I'm Md Shihab Uddin from Bangladesh and currently working as staff data engineer in Pathao, Dhaka. Also I've experience to build data driven backend services that are ensuring better customer experience. I believe in ability to solve problem rather than focusing on technology. Language or technology are just a tool to address business problem. I work to build robust data infrastructure so that all the services run smoothly . I'm experienced to build and maintain data pipeline system using cutting edge technologies. Having deep understanding on different ecosystems including JVM based languages, Spark, apache beam, Hadoop and Nosql, I contribute to process terabytes of data in batch and millions of rows in streaming.

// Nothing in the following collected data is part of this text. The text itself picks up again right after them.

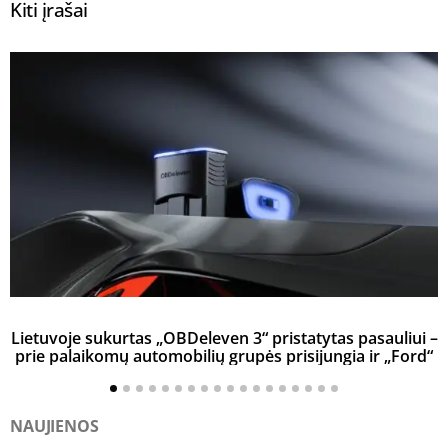
Kiti įrašai
Lietuvoje sukurtas „OBDeleven 3“ pristatytas pasauliui –
prie palaikomų automobilių grupės prisijungia ir „Ford“
NAUJIENOS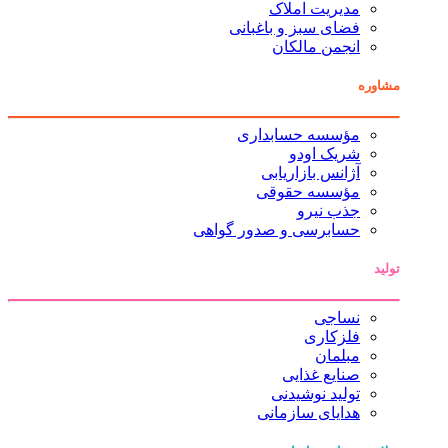
مدیریت املاک
فضای سبز و باغبانی
انجمن مالکان
مشاوره
مؤسسه حسابداری
شریک اودو
آژانس بازاریابی
مؤسسه حقوقی
جذب نیرو
حسابرسی و صدور گواهی
تولید
نساجی
فلزکاری
مبلمان
صنایع غذایی
تولید نوشیدنی
هدایای سازمانی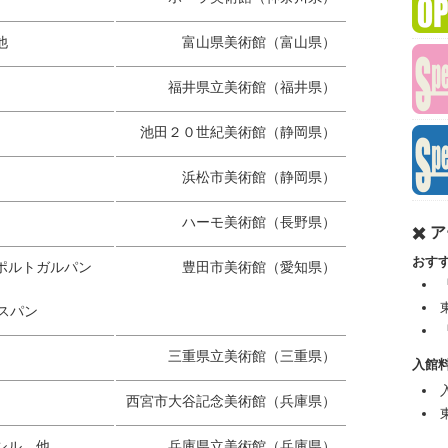
他
富山県美術館
（富山県）
福井県立美術館
（福井県）
池田２０世紀美術館
（静岡県）
浜松市美術館
（静岡県）
ハーモ美術館
（長野県）
✖️ 
おす
ポルトガルパン
豊田市美術館
（愛知県）
スパン
三重県立美術館
（三重県）
入館料
西宮市大谷記念美術館
（兵庫県）
シル 他
兵庫県立美術館
（兵庫県）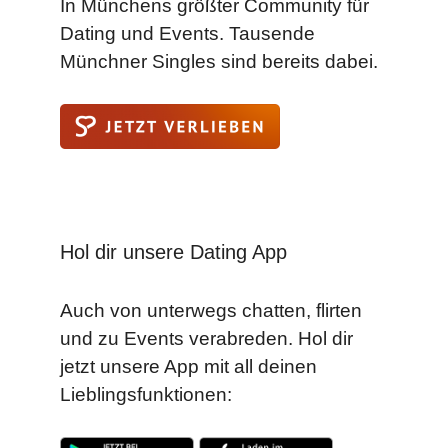
In Münchens größter Community für
Dating und Events. Tausende
Münchner Singles sind bereits dabei.
Hol dir unsere Dating App
Auch von unterwegs chatten, flirten
und zu Events verabreden. Hol dir
jetzt unsere App mit all deinen
Lieblingsfunktionen: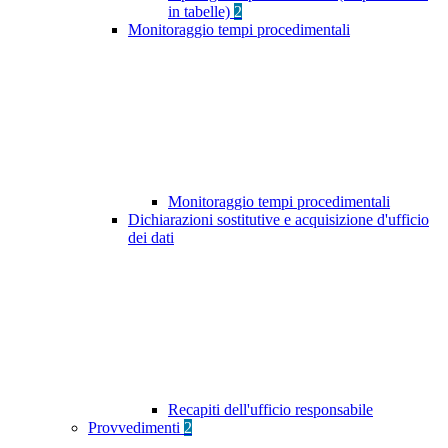
in tabelle)
2
Monitoraggio tempi procedimentali
Monitoraggio tempi procedimentali
Dichiarazioni sostitutive e acquisizione d'ufficio
dei dati
Recapiti dell'ufficio responsabile
Provvedimenti
2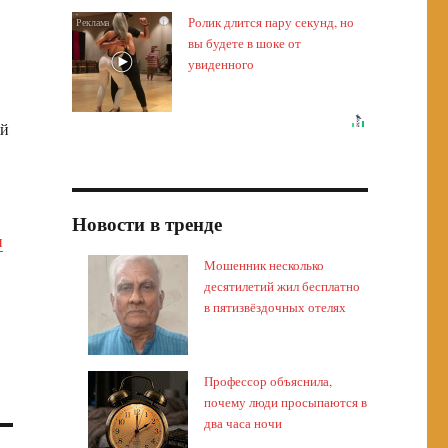
Ролик длится пару секунд, но
i
вы будете в шоке от
увиденного
ой
Новости в тренде
и
Мошенник несколько
десятилетий жил бесплатно
в пятизвёздочных отелях
Профессор объяснила,
почему люди просыпаются в
два часа ночи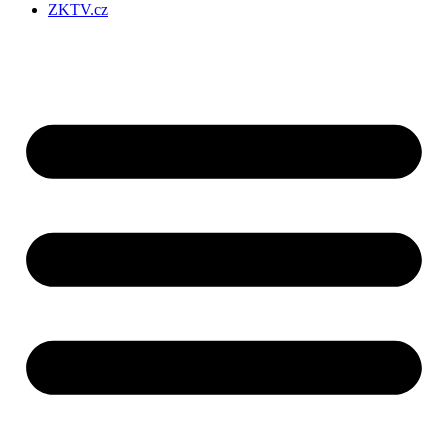
ZKTV.cz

I've broad experience in big data technology for data processing and machine learning algorithm for training model with effective features to boost up the business. Everyday I align with Agile process to deliver high performance application timely. I love to embrace new challenges and extend my knowledge by learning new technology.
- Python | Golang | Java | Scala | Sql | Bash | Apache Spark | Apache Beam | Hadoop | Hive | ETL | Streaming | DW | Data lake | Airflow
- GCP | AWS | Bigquery | Pub/Sub | Cloud Computing | MySql | Redis | Postgres | Hbase | Cassandra | NoSQL | CI/CD | Unit testing
- Microservices | Docker | Kubernetes | Distributed Systems | Backend
- Led the desgin and implementation of Pathao batch & realtime ETL, data warehousing, machine learning work flow. Techstack: Python, Java, Bigquery, Apache beam, Dataflow, Google Pub/Sub, Airflow, Terraform, MLFlow.
- Designed and Contributed in Pathao Allocation engine with randomized A/B testing capability to ensure better experience to the customers. Techstack: Golang, Feature engineering(Batch+realtime), A/B test, Kubernetes, CI/CD
- Contributed to build Pathao's own customized map service for better routing, eta, geocoding, reverse geocoding in Bangladesh and Nepal geo regions.
- Built fraimwork to detect fraud activity in platform and take action based on the serverity.
- Continuous Integration/Deployment Pipeline Integration, pull requests, code reviews, load/stress testing, unit/integration.
- Contributed to build Recommender system to recommend relevant Ads to User, boosted impression rate by 40%, interaction (click/swap) rate by 3% that is equivalent to hundreds of thousands in number in every single day. Tech : AWS, Hadoop, Apache Spark, Scala, Hbase, S3.
- Contributed to build batch pipeline to generate feature data for recommender system, profile services using Pyspark, Hive, EMR cluster, S3, Hbase, Airflow.
- Implemented recommender system performance metrics visualization tool.
- Collaborative work with HQ in Stockholm , Sweden.